> EXERCISE OBJECTIVE
Leaving out every line that comes before the one containing "Fig. 5 Model", output the rest of the records exactly, the final line included.

========

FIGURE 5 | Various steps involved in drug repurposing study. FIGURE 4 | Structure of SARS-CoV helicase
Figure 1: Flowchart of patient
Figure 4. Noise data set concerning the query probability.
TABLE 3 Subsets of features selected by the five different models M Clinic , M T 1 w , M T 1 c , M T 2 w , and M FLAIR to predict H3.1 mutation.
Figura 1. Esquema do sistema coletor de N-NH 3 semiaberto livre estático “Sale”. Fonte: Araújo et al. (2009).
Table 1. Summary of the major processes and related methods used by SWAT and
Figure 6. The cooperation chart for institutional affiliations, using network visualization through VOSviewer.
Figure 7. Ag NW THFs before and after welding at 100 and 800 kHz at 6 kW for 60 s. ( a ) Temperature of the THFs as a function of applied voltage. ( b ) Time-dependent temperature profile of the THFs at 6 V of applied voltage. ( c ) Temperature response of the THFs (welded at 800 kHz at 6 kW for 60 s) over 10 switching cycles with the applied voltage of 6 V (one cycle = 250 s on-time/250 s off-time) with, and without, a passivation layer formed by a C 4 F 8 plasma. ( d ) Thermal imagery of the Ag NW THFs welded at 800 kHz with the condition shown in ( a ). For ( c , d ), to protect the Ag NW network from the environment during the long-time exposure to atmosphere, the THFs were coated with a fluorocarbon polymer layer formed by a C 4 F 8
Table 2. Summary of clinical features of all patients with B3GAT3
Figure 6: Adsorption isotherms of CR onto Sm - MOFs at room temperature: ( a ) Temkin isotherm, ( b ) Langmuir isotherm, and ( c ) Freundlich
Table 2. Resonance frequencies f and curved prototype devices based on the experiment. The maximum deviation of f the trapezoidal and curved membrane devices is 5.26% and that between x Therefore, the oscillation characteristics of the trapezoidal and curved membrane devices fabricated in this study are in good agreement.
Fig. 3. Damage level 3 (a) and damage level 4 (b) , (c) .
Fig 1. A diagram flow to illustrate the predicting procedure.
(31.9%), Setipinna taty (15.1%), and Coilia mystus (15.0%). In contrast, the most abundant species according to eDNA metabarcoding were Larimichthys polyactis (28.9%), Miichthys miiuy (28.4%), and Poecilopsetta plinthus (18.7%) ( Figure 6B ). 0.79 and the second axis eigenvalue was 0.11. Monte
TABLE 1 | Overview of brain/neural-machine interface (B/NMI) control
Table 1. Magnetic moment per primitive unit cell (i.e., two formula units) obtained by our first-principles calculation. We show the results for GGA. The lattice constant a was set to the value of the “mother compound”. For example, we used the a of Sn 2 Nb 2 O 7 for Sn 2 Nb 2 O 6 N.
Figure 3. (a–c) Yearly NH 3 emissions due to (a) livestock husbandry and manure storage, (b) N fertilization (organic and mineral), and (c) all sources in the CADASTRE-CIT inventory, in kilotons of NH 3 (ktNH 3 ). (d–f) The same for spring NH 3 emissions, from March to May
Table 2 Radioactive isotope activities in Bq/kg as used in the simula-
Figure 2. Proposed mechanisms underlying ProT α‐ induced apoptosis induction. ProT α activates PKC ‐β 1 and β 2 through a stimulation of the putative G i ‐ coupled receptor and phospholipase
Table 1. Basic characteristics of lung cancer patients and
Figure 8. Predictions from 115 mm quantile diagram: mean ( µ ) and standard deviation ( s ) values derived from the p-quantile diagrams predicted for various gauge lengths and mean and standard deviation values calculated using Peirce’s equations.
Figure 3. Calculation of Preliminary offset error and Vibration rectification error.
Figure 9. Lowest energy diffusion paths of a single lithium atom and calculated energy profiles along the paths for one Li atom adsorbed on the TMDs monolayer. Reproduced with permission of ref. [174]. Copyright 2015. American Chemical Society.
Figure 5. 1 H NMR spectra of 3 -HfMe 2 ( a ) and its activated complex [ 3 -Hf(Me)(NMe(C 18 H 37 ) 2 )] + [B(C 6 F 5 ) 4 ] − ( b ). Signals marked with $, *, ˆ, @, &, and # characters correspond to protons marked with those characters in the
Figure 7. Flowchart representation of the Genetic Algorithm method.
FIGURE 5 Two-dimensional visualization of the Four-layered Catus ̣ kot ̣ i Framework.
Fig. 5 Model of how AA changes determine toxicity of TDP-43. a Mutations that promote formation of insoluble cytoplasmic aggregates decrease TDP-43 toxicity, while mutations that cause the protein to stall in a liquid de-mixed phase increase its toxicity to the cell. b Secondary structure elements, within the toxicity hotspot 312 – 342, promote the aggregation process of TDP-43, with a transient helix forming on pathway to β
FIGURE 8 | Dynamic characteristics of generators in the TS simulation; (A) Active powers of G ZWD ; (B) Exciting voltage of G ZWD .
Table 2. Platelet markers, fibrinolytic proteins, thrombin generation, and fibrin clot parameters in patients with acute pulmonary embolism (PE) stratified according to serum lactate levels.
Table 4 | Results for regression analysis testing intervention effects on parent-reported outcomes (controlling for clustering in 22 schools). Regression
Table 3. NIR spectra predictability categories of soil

========

> PROBLEM SOLUTION
Fig. 5 Model of how AA changes determine toxicity of TDP-43. a Mutations that promote formation of insoluble cytoplasmic aggregates decrease TDP-43 toxicity, while mutations that cause the protein to stall in a liquid de-mixed phase increase its toxicity to the cell. b Secondary structure elements, within the toxicity hotspot 312 – 342, promote the aggregation process of TDP-43, with a transient helix forming on pathway to β
FIGURE 8 | Dynamic characteristics of generators in the TS simulation; (A) Active powers of G ZWD ; (B) Exciting voltage of G ZWD .
Table 2. Platelet markers, fibrinolytic proteins, thrombin generation, and fibrin clot parameters in patients with acute pulmonary embolism (PE) stratified according to serum lactate levels.
Table 4 | Results for regression analysis testing intervention effects on parent-reported outcomes (controlling for clustering in 22 schools). Regression
Table 3. NIR spectra predictability categories of soil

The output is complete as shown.